By DPA,
Washington : The son of a wealthy Nigerian banker was charged Saturday with attempting to destroy a Northwest Airlines passenger plane carrying 278 passengers on Christmas Day.
The 23-year-old man attempted the attack as the plane approached the Detroit, Michigan, airport on Friday.
Umar Farouk Abdulmutallab, was being treated at the University of Michigan Medical Centre in nearby Ann Arbor for burns he received when he tried to set off the volatile PETN explosives.
He was dressed in a hospital gown and handcuffed to a wheelchair when the charges were read.
Abdulmutallab is believed to have smuggled the material on board sometime on the way from Lagos, Nigeria to Detroit via Schiphol airport in Amsterdam. He claimed he had connections to the terrorist network Al Qaeda and terrorist groups in Yemen, The New York Times reported.
An alert passenger, Jasper Schuringa, smelled the smoke, saw flames, and leaped over passengers and seats to subdue the suspect he thought was trying to blow up the plane.
“The fire was getting worse. I grabbed the suspect out of the seat, to see if he was wearing any more explosives,” Schuringa told CNN. “The cabin crew came with fire extinguishers and … I helped put out the fire.”
Schuringa and a flight attendant then grabbed Abdulmutallab and dragged him to the first-class section, where “we stripped him … to make sure he had nothing else,” Schuringa said.
The incident bore chilling resemblance to the December, 2001 attempt by Briton Richard Reid to set fire to his PETN-filled shoes on board an American Airlines plane from Paris to Miami. Reid was also subdued by passengers after flight attendants noticed he was setting fire to his shoelaces but were powerless to stop him.

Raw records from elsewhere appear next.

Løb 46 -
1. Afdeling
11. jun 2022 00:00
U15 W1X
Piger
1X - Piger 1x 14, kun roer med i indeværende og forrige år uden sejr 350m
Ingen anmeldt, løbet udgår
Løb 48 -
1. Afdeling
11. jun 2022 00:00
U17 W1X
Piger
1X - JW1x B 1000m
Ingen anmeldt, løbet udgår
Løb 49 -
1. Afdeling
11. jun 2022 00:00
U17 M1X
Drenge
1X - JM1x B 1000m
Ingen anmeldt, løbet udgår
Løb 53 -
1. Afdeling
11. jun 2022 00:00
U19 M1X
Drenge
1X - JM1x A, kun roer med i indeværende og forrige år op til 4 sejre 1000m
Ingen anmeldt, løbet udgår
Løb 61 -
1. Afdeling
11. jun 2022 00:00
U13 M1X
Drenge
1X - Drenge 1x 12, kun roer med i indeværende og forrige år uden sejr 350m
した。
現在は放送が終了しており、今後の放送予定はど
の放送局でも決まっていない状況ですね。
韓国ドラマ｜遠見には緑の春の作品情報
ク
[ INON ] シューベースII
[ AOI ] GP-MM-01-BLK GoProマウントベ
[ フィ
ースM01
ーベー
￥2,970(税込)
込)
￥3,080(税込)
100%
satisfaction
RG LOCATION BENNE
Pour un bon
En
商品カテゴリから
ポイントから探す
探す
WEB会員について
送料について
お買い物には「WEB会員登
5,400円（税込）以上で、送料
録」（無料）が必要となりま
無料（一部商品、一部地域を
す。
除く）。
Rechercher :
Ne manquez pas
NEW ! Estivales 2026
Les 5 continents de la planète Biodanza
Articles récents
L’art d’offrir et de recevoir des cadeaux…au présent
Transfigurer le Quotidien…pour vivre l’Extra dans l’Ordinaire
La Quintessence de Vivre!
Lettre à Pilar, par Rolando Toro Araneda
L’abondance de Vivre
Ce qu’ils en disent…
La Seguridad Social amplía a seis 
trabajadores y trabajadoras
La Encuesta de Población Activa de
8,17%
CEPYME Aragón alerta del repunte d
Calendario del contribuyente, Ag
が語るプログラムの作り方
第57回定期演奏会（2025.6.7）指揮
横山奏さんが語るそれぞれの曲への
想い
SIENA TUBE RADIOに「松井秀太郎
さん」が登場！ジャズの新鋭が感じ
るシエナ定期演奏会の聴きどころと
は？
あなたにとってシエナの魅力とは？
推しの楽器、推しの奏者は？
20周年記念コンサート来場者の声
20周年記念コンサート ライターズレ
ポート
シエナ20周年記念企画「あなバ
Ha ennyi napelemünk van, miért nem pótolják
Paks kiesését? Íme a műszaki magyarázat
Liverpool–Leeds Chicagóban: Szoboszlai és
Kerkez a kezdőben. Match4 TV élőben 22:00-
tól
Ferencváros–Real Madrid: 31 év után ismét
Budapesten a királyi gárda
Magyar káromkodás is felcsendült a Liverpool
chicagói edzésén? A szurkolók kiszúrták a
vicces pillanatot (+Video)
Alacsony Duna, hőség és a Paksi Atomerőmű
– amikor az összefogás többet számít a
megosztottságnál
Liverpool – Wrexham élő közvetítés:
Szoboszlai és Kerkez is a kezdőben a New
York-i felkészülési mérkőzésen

Abdulmutallab had boarded the plane in Amsterdam, Netherlands, and tried near the end of the nine-hour-flight to detonate the explosive as the plane approached the airport on Friday.
The FBI identified the substance as PETN, or pentaerythritol.
At the court session, Abdulmutallab wore bandages around his right hand and left thumb, spoke in English, and told the district attorney that he could not afford to pay for an attorney, according to a pool reporter who attended the session.
The reporter described him as “baby-faced,” thin, very young looking and polite. He smiled and said he was feeling better on Saturday, the day after the attack.
Abdulmutallab’s father in Nigeria, a former government minister and bank official, said he had tipped the US embassy six months ago about suspicions he had about his son, Nigeria’s newspaper ThisDay reported.
It was not clear if Abdulmutallab had connections to the Al Qaeda terrorist network. Officials told The New York Times that the suspect had insisted he obtained PETN and a syringe that were sewn into his underwear from a bomb expert in Yemen associated with Al Qaeda.
The Washington-based Intel Center, which monitors terrorism activity, suggested the attack could have been in retaliation for an airstrike earlier this month on a terrorist training camp in Abyan province, Yemen.
British police have searched Abdulmutallab’s apartment in London’s West End, near Oxford Circus.
US justice officials, who interviewed passengers and crew of Flight 253 afterwards, said Abdulmutallab had gone to the bathroom for about 20 minutes. When he returned to his seat, he complained of stomachache and pulled a blanket over his lap.
“Passengers then heard popping noises similar to firecrackers, smelled an odor, and some observed Abdulmutallab’s pants leg and the wall of the airplane on fire,” the statement said.
FBI agents recovered apparent remnants of a syringe from the vicinity of Abdulmutallab’s seat, believed to have been part of the device, justice officials said in a statement.
Passenger screening measures were tightened worldwide, from Britain to Taiwan, and the European Union said it would review safety rules.
US Department of Homeland Security Secretary Janet Napolitano said she was “grateful” to the passengers and crew “who reacted quickly and heroically to an incident that could have had tragic results.”
She warned international and domestic travellers to allow extra time to clear increased security. She said new measures would be “unpredictable.”
Passengers told broadcasters that they were newly forbidden to leave their seats or have blankets and pillows in the final hour of the flight. Other reports said that the GPS systems often displayed on viewing screens in passenger planes were shut off to deny passengers orientation about the progress or position of the plane.
“This alleged attack on a US airplane on Christmas Day shows that we must remain vigilant in the fight against terrorism at all times,” Attorney General Eric Holder said.